Excerpts from a dataset
# # # # # # #
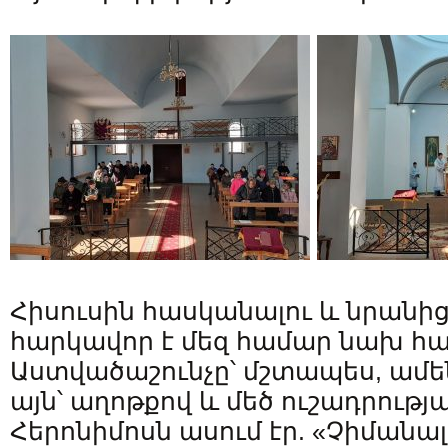
Հիսուսին հասկանալու և նրանից
հարկավոր է մեզ համար նախ հ
Աստվածաշունչը՝ մշտապես, ամեն
այն՝ աղոթքով և մեծ ուշադրությա
Հերոնիմոսն ասում էր. «Չիմանալ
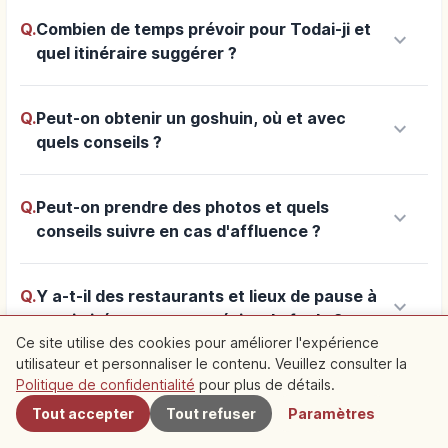
Q.
Combien de temps prévoir pour Todai-ji et
keyboard_arrow_down
quel itinéraire suggérer ?
Q.
Peut-on obtenir un goshuin, où et avec
keyboard_arrow_down
quels conseils ?
Q.
Peut-on prendre des photos et quels
keyboard_arrow_down
conseils suivre en cas d'affluence ?
Q.
Y a-t-il des restaurants et lieux de pause à
keyboard_arrow_down
proximité, et comment éviter la foule ?
Ce site utilise des cookies pour améliorer l'expérience
utilisateur et personnaliser le contenu. Veuillez consulter la
À proximité
Politique de confidentialité
pour plus de détails.
Tout accepter
Tout refuser
Paramètres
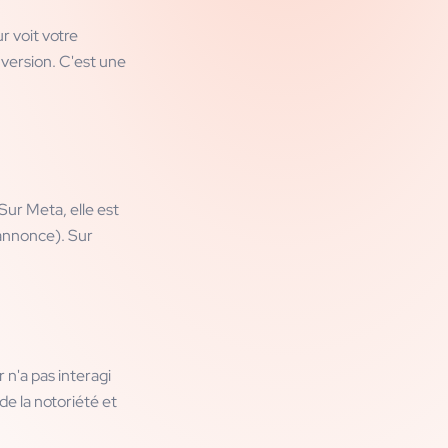
r voit votre
nversion. C'est une
Sur Meta, elle est
l'annonce). Sur
 n'a pas interagi
e la notoriété et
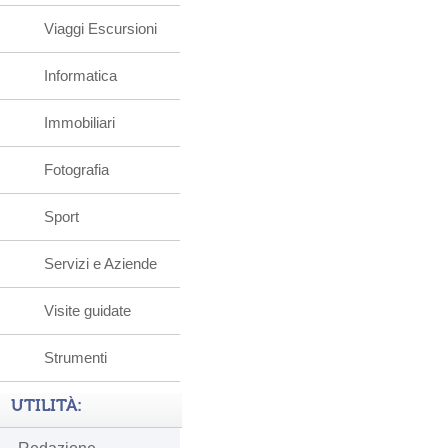
Viaggi Escursioni
Informatica
Immobiliari
Fotografia
Sport
Servizi e Aziende
Visite guidate
Strumenti
UTILITÀ:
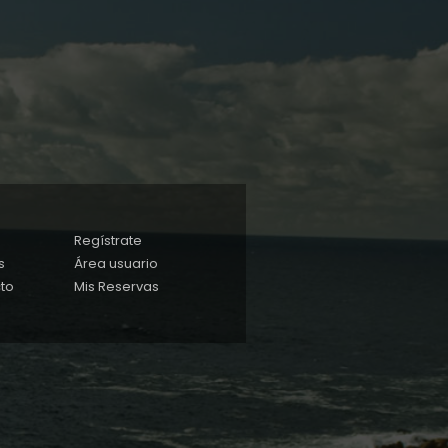
Regístrate
s
Área usuario
to
Mis Reservas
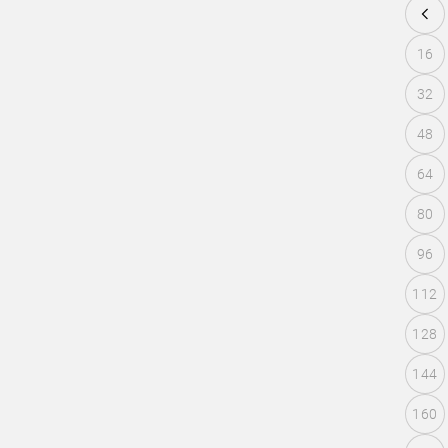
16
32
48
64
80
96
112
128
144
160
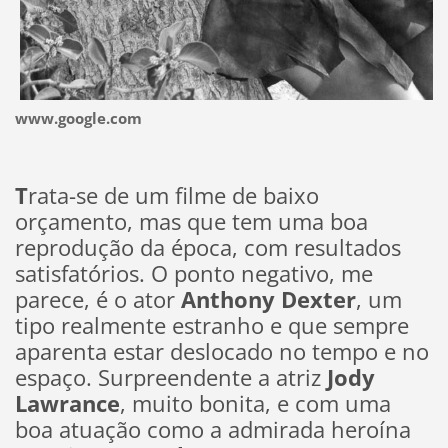
www.google.com
T
rata-se de um filme de baixo
orçamento, mas que tem uma boa
reprodução da época, com resultados
satisfatórios. O ponto negativo, me
parece, é o ator
Anthony Dexter
, um
tipo realmente estranho e que sempre
aparenta estar deslocado no tempo e no
espaço. Surpreendente a atriz
Jody
Lawrance
, muito bonita, e com uma
boa atuação como a admirada heroína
# # # # # # #
Copy out the rows verbatim, starting at the line containing "Viaggi Escursioni" and continuing through the end of the rows, with both ends included. Leave the pictures out of your answer.

→ **YOUR RESPONSE**
Viaggi Escursioni
Informatica
Immobiliari
Fotografia
Sport
Servizi e Aziende
Visite guidate
Strumenti
UTILITÀ:
Regístrate
s
Área usuario
to
Mis Reservas
16
32
48
64
80
96
112
128
144
160
www.google.com
T
rata-se de um filme de baixo
orçamento, mas que tem uma boa
reprodução da época, com resultados
satisfatórios. O ponto negativo, me
parece, é o ator
Anthony Dexter
, um
tipo realmente estranho e que sempre
aparenta estar deslocado no tempo e no
espaço. Surpreendente a atriz
Jody
Lawrance
, muito bonita, e com uma
boa atuação como a admirada heroína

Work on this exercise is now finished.